Given exercise: Continue the forum thread on the Pfeiffer brewery button, starting right after its last post.

Page:
=-=-=-=-=
# Brewery Button



## Robby Raccoon (Apr 10, 2016)

C P B Co reads the monogram bordered by C. Pfeiffer Brewing Co. Detroit, Mich. U.S.A.
Pfeiffer was founded as Conrad Pfeiffer Beer in Detroit, Michigan, in 1889. In 1902 it changed to C. Pfeiffer Brewing Co. and then, about 1933, became Pfeiffer Brewing Co.
They sold out in 1972.

The back seems to say Weyhing Bros. Mfg. Co. Detroit. They started in 1903.
So that gives us a date-range: 1903 to Prohibition, then after Prohibition to 1933.
But exactly what is it, and when is it from?


----------



## UncleBruce (Apr 11, 2016)

Kewl!!!!!!!!!!!!!!!!!!
=-=-=-=-=
Collected material:
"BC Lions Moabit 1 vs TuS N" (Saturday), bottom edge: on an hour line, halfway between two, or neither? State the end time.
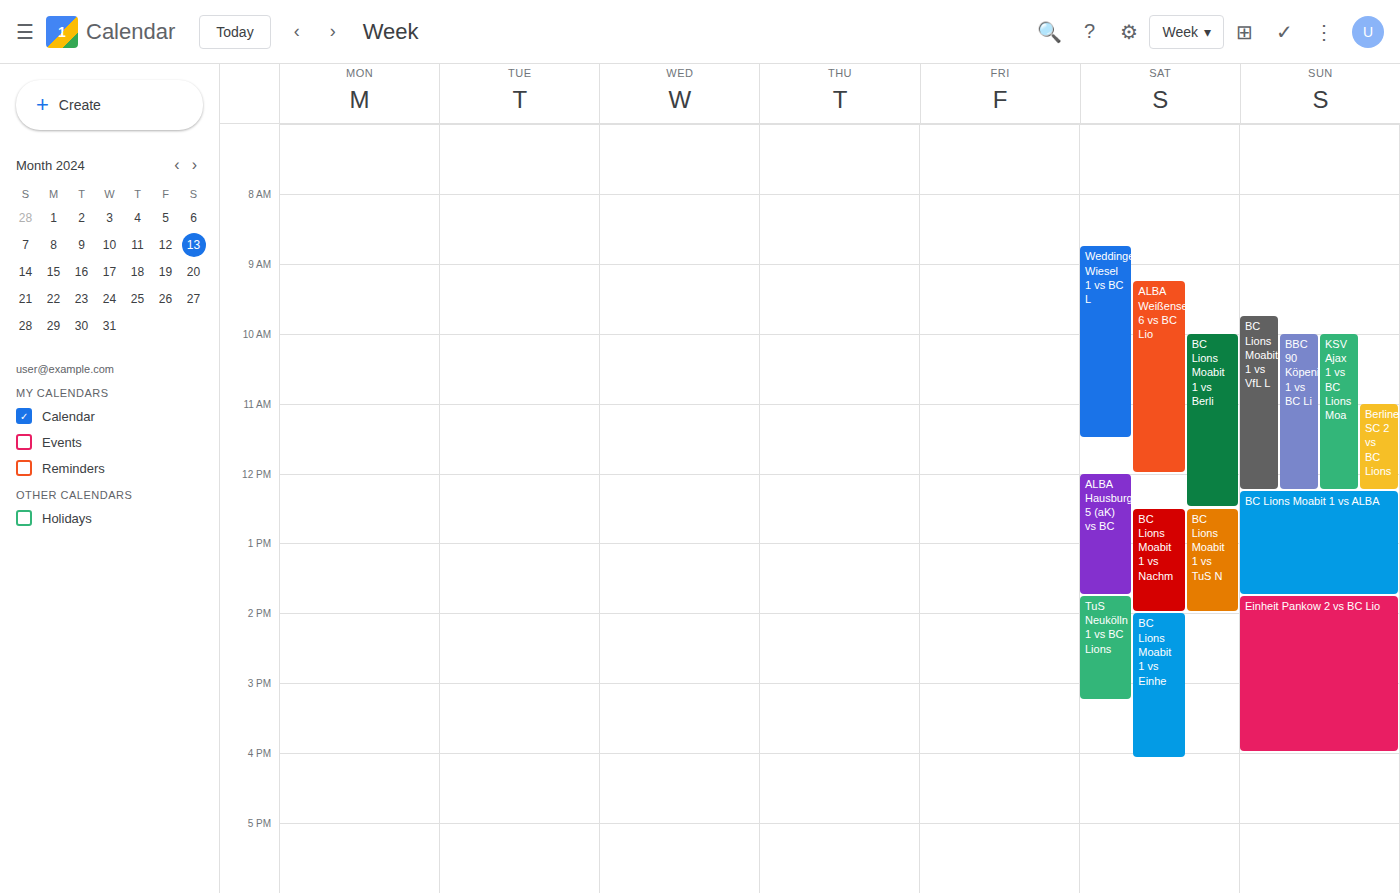
14:00 -- exactly on the 14:00 line.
=-=-=-=-=
Response to the exercise:
----------



## hemihampton (Apr 11, 2016)

Don't know what it is but I like anything Pfeiffer since I collect Detroit beer stuff.


----------



## CanadianBottles (Apr 12, 2016)

Very nice!  How did you come across this one?  I would guess that it dates closer to 1903 than 1933, though I can't say for certain.


----------



## bottlediggingcop (Apr 12, 2016)

cool!!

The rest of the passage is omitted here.